WFP to purchase locally produced rice from farmers in Northern Ghana

The World Food Programme (WFP) is to purchase locally produced rice from farmers in the Northern Region to feed some 150,000 school children under the School Feeding Programme.

Mr. Ismail Omer, WFP Country Director, said this in Tamale on Tuesday in a speech read on his behalf at the second phase of training for farmer organizations participating in the Purchase for Progress (P4P) initiative.

The P4P programme is aimed at increasing smallholder farmers’ income in order to reduce poverty, hunger and malnutrition among vulnerable people.

The participants included 16 maize producing farmer organizations in Ejura Sekyedumasi District in the Ashanti Region and 10 rice producing farmers’ organizations in the Tamale Metropolis and the Tolon-Kumbungu District in the Northern Region.

The P4P programme has benefitted some 1,344 small holder farmers as well as low-income farmers from the first phase of training, 514 metric tonnes of maize from farmers in the Ejura area, while some 10 farmer organisations from the Northern Region had also been provided with 30 energy stoves.

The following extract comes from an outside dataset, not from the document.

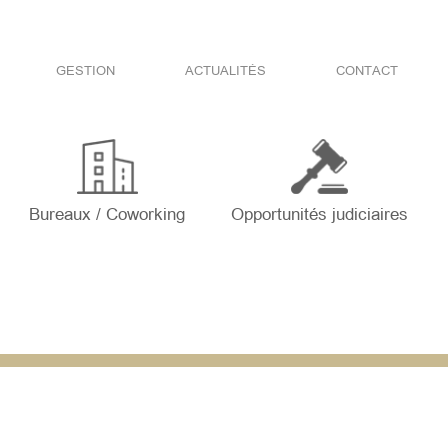
GESTION
ACTUALITÉS
CONTACT
Bureaux / Coworking
Opportunités judiciaires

The farmers would be trained on P4P Forward Contracts and the important components of the post –harvest value chain for rice and beans.

Mr. Omer said the first phase of the workshop organized last year gave farmers extensive training in technical, business and organizational development, which benefited some 26 farmer organizations.

He said some equipment, which included 10 rice reapers, 10 rice threshers and 524 tarpaulins, were given to farmer groups in the Northern Region in April.

He said in Ejura-Sekyedumasi, weighing scales, stitching machines, polysack bags, polysack closing thread and 820 tarpaulins were given to the farmers.

Mr Omer said the WFP was also working with some partners to provide the farmers with an improved paddy rice parboiling vessel.

The second phase of the training would train farmers on soil conservation to improve the soil fertility in northern Ghana and practices that can help improve crop yield.

The farmers would also be trained on how to get access to profitable markets and how to use deposits as collateral to get financial aid, which is known as the Warehouse Receipt System.

The main aim of this is to make farmers understand warehouse practices and grading and storage that would enable them to deliver their produce to the Ghana Grain Council certified ware house.